Bill became an excellent calf roper and wild cow milker and through the years won several of the smaller rodeos throughout the province.
In October 1951, Bill was one of seven calf ropers chosen to demonstrate this event before Princess Elizabeth and the Duke of Edinburgh during the one day show of champions. At the reception following, he was chosen to be seated next to the Princess, representing his peers.
Bill was bald quite young and became the brunt of some of Warren Cooper's humor. Warren would announce, "Now our next calf roper is the curly-headed kid from Okotoks, Bill Mounkes." When his hat blew off, it always brought a laugh.
Bill hung up his rope in the late 1950's and now lives on the place where he grew up. This quiet gentleman was admired by his peers and was considered a credit to the sport of rodeo.

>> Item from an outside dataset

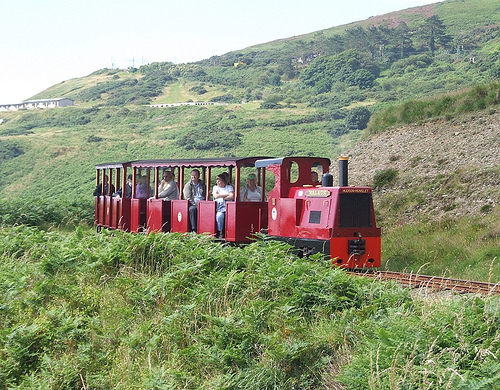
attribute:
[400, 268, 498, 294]
tracks — red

Ken Thomson - Builder/Contestant
Inducted - November 16, 1985
In 1945, through the persistent efforts of Ken Thomson, the Cowboys' Protective Association was formed, and rodeo cowboys would begin to gain their rightful athletic recognition.
Ken Thomson was born September 13, 1914 and was raised in the Black Diamond, Alberta area on his father's ranch. He was one of eleven children, six of whom became heavily involved in rodeo. As a result of his background and his enthusiasm toward the sport of rodeo, Ken became the first president of the Cowboys' Protective Association, and held the position for nine consecutive years.
Along with his administrative duties he also found time to compete in several events.
In the late 1940's Ken began promoting and supplying stock for rodeos. In 1952 he retired from active competition but continued as a stock contractor with his partner Clarence Gingrich, developing one of the finest strings of bucking horses in western Canada.
When he was 40, Ken married Barbara Donaldson and they had three children, Kirk, Jordie and Lonnie, who also became active in the sport of rodeo.
It is interesting to note that in his early years, Ken was an avid boxer and boasts several championships. He also served his country by enlisting in the army in 1941.
Ken and his second wife Vi currently live in Sundre, where he enjoys semi-retirement. He never lost his love for rodeo and continues to attend as many as possible.
Through a progression of time and events the C.P.A. became the C.R.C.A. and ultimately the Canadian Professional Rodeo Association.